Pastor Byron's message spoke to my heart. You have no idea how many times I have had flash backs and red-flag reminders and yet I still hardened my heart towards the situation. What a stubborn mule I am at times.

Sometimes God wants us to move. We are expected to move. He can't do it for us; otherwise we would be nothing more than spoiled children. Which is exactly what I was acting like. I was behaving like a spoiled-rotten, good for nothing brat. In that, I wasn't willing to move. I was throwing a spiritual temper tantrum while expecting God to give me what I wanted; yet I was unwilling to give Him what He wanted, my heart, my feelings, my attention, my hurt, my pain. In my unwillingness, I couldn't see the forest through the trees. I knew they were there, but I just couldn't see them.

After this morning, I see them. I have chosen to forgive. I will choose to forgive as often as necessary in order for God to restore that which was broken; my heart.

Thank you Boyd Bailey for your daily messages. They speak to me, even days later.
Thank you Dr. Wilcox for your nurturing words of wisdom.


Thank you Pastor Byron for your willingness to communicate the difficult to the difficult regarding the most difficult. Every drive by will be met by a choice; every moment relived I will choose to forgive.


Thank you to my fellow believer for hurting me. Thank you for using me. Through you, I have had the opportunity to trust God, trust you or trust myself and my own feelings. Through you, I have had the chance to revisit forgiveness and taste the pain and resentment as well as the Lord's goodness. Through this, I have had anger and bitterness and yuck. I am glad and praise God; for if it not for this, as hard as it is for me to write this now - without stopping to ask forgiveness and to forgive you, I may have never learned the importance; the necessecity of forgiveness.


Thank you God for following me; stalking me. Thank you for allowing pain and hurt in my life. Thank you for lessons learned. Thank you for the tears and heartache. Thank you for the bitterness and resentment; the hostility and anxiety. Thank you for restoration and peace. Thank you for the damage done and the repairs underway. Thank you for the chance to be used and abused in order to run to you, next time, rather than run from you.
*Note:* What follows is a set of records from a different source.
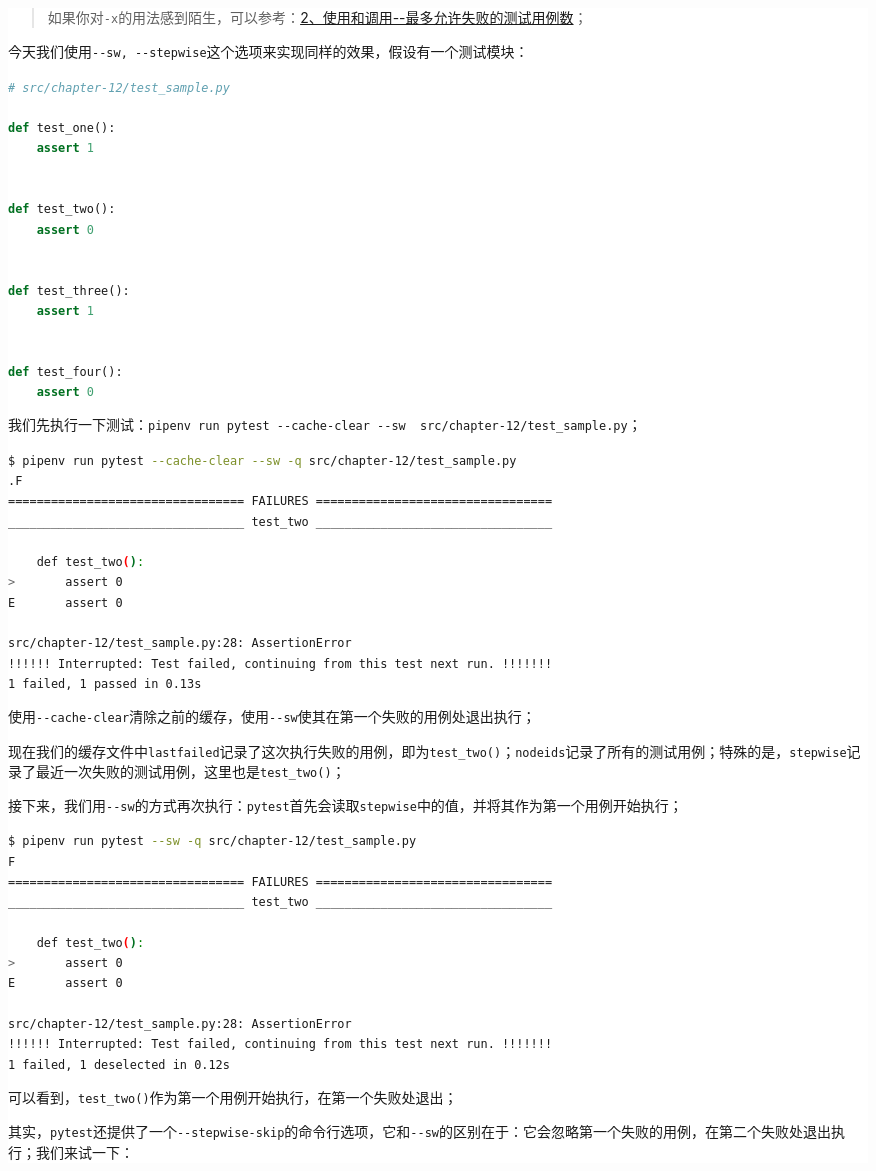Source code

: > 如果你对`-x`的用法感到陌生，可以参考：[2、使用和调用--最多允许失败的测试用例数](2、使用和调用.md#4-最多允许失败的测试用例数)；

今天我们使用`--sw, --stepwise`这个选项来实现同样的效果，假设有一个测试模块：

```python
# src/chapter-12/test_sample.py

def test_one():
    assert 1


def test_two():
    assert 0


def test_three():
    assert 1


def test_four():
    assert 0
```

我们先执行一下测试：`pipenv run pytest --cache-clear --sw  src/chapter-12/test_sample.py`；

```bash
$ pipenv run pytest --cache-clear --sw -q src/chapter-12/test_sample.py
.F
================================= FAILURES =================================
_________________________________ test_two _________________________________

    def test_two():
>       assert 0
E       assert 0

src/chapter-12/test_sample.py:28: AssertionError
!!!!!! Interrupted: Test failed, continuing from this test next run. !!!!!!!
1 failed, 1 passed in 0.13s
```

使用`--cache-clear`清除之前的缓存，使用`--sw`使其在第一个失败的用例处退出执行；

现在我们的缓存文件中`lastfailed`记录了这次执行失败的用例，即为`test_two()`；`nodeids`记录了所有的测试用例；特殊的是，`stepwise`记录了最近一次失败的测试用例，这里也是`test_two()`；

接下来，我们用`--sw`的方式再次执行：`pytest`首先会读取`stepwise`中的值，并将其作为第一个用例开始执行；

```bash
$ pipenv run pytest --sw -q src/chapter-12/test_sample.py
F
================================= FAILURES =================================
_________________________________ test_two _________________________________

    def test_two():
>       assert 0
E       assert 0

src/chapter-12/test_sample.py:28: AssertionError
!!!!!! Interrupted: Test failed, continuing from this test next run. !!!!!!!
1 failed, 1 deselected in 0.12s
```

可以看到，`test_two()`作为第一个用例开始执行，在第一个失败处退出；

其实，`pytest`还提供了一个`--stepwise-skip`的命令行选项，它和`--sw`的区别在于：它会忽略第一个失败的用例，在第二个失败处退出执行；我们来试一下：

```bash

```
II Corinthians 4:7-8; 15-18
But we have this treasure in jars of clay to show that this all‑surpassing power is from God and not from us. We are hard pressed on every side, but not crushed; perplexed, but not in despair; persecuted, but not abandoned; struck down, but not destroyed.
All this is for your benefit, so that the grace that is reaching more and more people may cause thanksgiving to overflow to the glory of God. Therefore we do not lose heart. Though outwardly we are wasting away, yet inwardly we are being renewed day by day. For our light and momentary troubles are achieving for us an eternal glory that far outweighs them all. So we fix our eyes not on what is seen, but on what is unseen. For what is seen is temporary, but what is unseen is eternal.



2 comments:

Anonymous said...

Now I know why my India Arie song made you cry. I'm sorry for your pain right now. I'll be praying for you in your process.

Anonymous said...

I'm so sorry that happened to you- It's so sad when a person's willingness to help leads to betrayal. Thank goodness for forgiveness. Praying for you- I know it'll be something that takes work but re-live and forgive! Love ya!